Comme étude de cas, l’équipe de recherche a choisi la tuberculose, causée par l’infection du bacille mycobacterium tuberculosis, et a réussi, pour la première fois, à concevoir un traitement efficace basé sur des anticorps pour soigner une maladie infectieuse. Le choix des chercheurs s’est arrêté sur la tuberculose car, bien que le vaccin contre cette maladie ait été développé depuis plus de 100 ans, il n’est pas efficace chez l’adulte et n’empêche pas la contamination. En outre, ces dernières années, se sont développées de plus en plus de variétés de la maladie, résistantes au seul traitement actuellement disponible, à savoir les antibiotiques. Les germes de la tuberculose étant très contagieux, transmis par l’air et nuisibles aux poumons, la propagation de souches de tuberculose résistantes aux traitement de la médecine moderne est donc un réel danger. À l’heure actuelle, environ un quart de la population mondiale est infectée par cette maladie, les taux de souches résistantes aux médicaments atteignant jusqu’à 40% dans certains pays. En Israël, il y a environ 200 cas de tuberculose actifs par an.

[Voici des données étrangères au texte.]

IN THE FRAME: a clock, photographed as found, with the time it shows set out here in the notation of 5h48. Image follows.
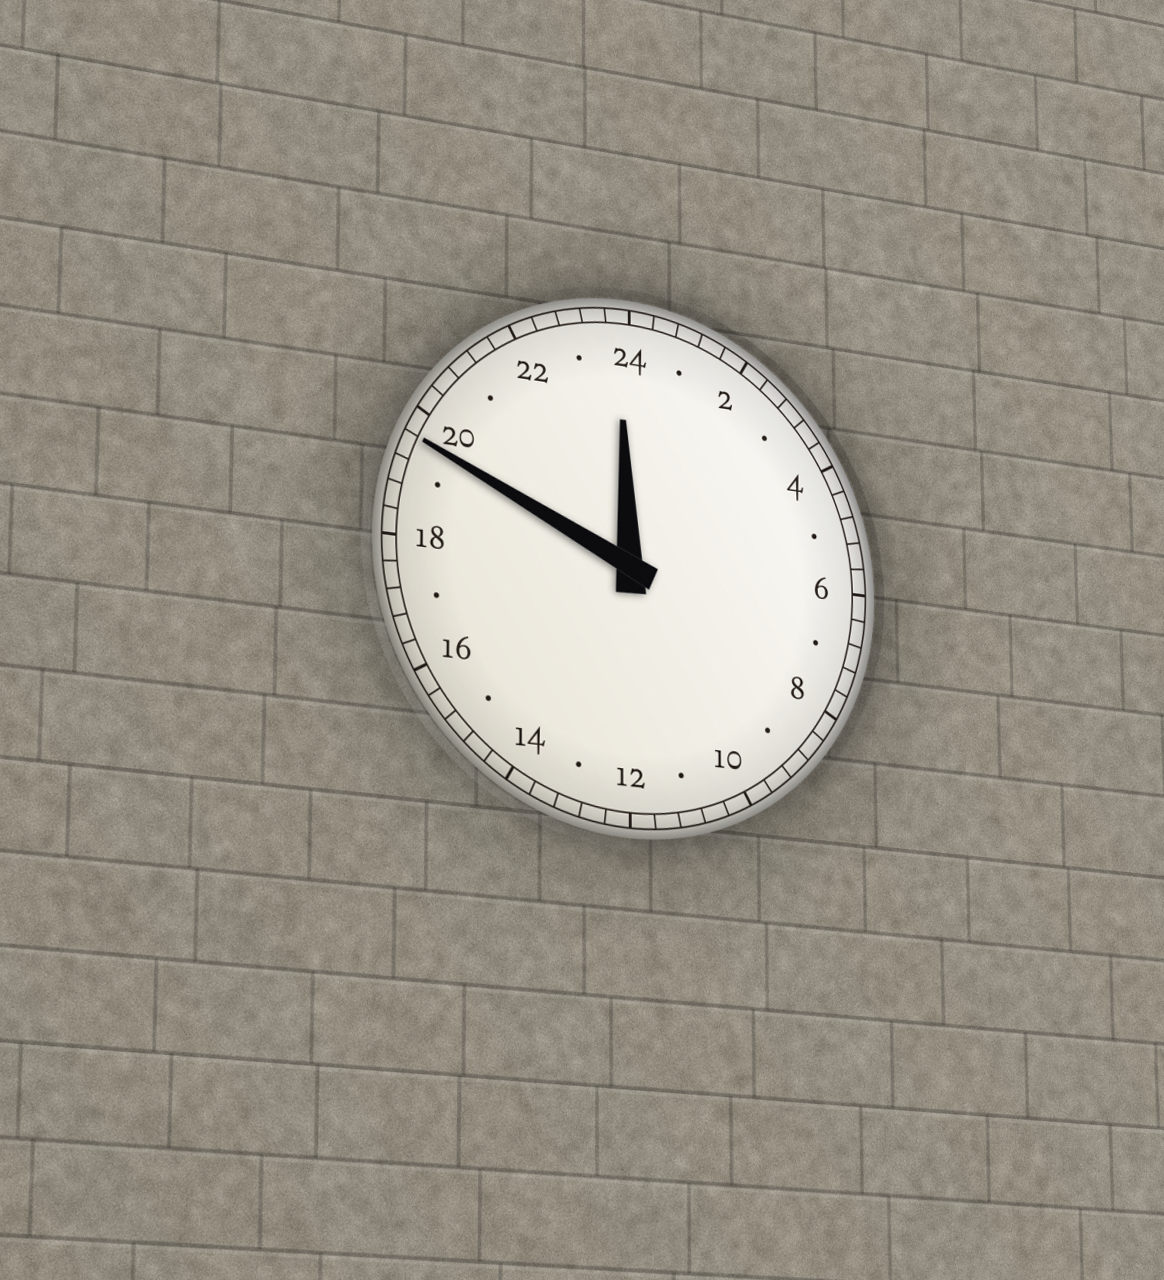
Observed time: 23h49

« Le développement de la médecine moléculaire nous permet de vaincre les microbes par de nouveaux outils, qui ne sont pas basés sur des produits chimiques, et peuvent également résoudre le problème des germes résistants aux antibiotiques », explique le Dr. Natalia Freund. « Au cours des 80 dernières années, les antibiotiques ont été notre seule arme contre les infections bactériennes. Malheureusement, leur efficacité diminue de plus en plus. Les microbes développent une résistance à une grande partie d’entre eux et dans de nombreux cas les médecins n’arrivent plus à trouver de traitement approprié pour leurs patients. Notre étude est une première preuve de l’efficacité des anticorps monoclonaux (dérivés de cellules uniques) comme thérapie alternative dans la lutte contre les bactéries pathogènes », souligne le Dr. Freund.

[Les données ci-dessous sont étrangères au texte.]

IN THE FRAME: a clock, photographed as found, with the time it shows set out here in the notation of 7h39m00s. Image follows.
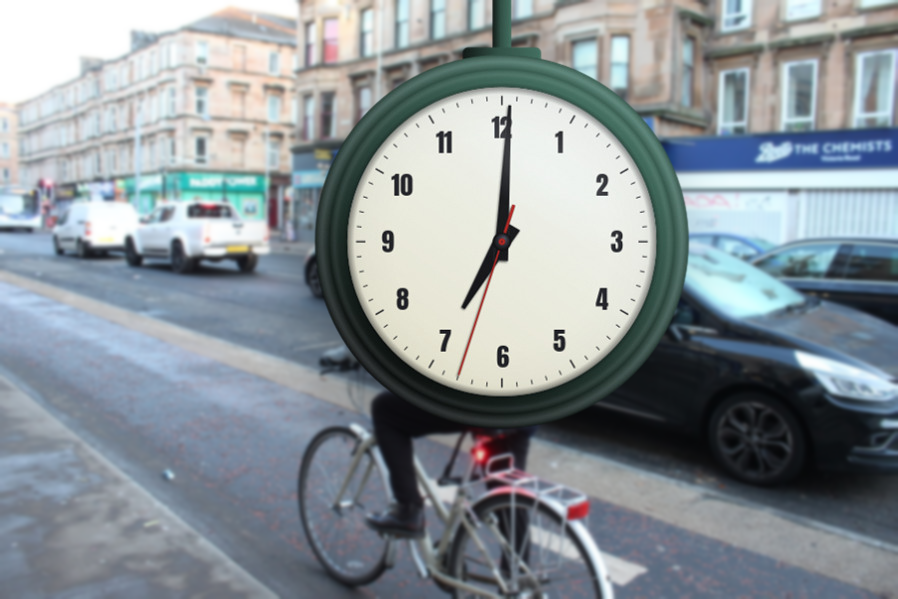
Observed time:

Il faut signaler qu’en raison de la taille et de la complexité du bacille de la tuberculose, l’isolement des anticorps monoclonaux qui agissent contre lui a été extrêmement difficile. Mais à présent, les chercheurs du laboratoire du Dr. Freund ont réussi à localiser une protéine qui pompe le phosphate sur la paroi cellulaire du bacille, fournissant ainsi de l’énergie à la bactérie après la contamination. Ils ont pu isoler deux types d’anticorps contre cette « pompe », capable de bloquer son action, inhibant la croissance des bactéries et réduisant les taux bactériens de 50%, chez les souris ayant reçu le vaccin par rapport aux souris non traitées avec ces anticorps. En outre, ces anticorps se sont révélés actifs contre trois souches différentes du bacille de la tuberculose; et vu qu’ils sont dirigés contre la « pompe à phosphore », qui est commune à toutes les souches de ce bacille, le vaccin a des chances d’être efficace également contre de nombreuses autres souches, y compris celles qui résistent aux antibiotiques.
Actuellement, compte tenu du succès de l’étude, le laboratoire du Dr. Freund vérifie à présent la possibilité d’étendre l’application de ce substitut «biologique» aux antibiotiques également à d’autres maladies. «Le modèle qui a fait ses preuves dans cette étude nous permettra d’étendre nos futurs travaux à d’autres maladies telles que la pneumonie et les infections à staphylocoques», déclare le Dr. Freund.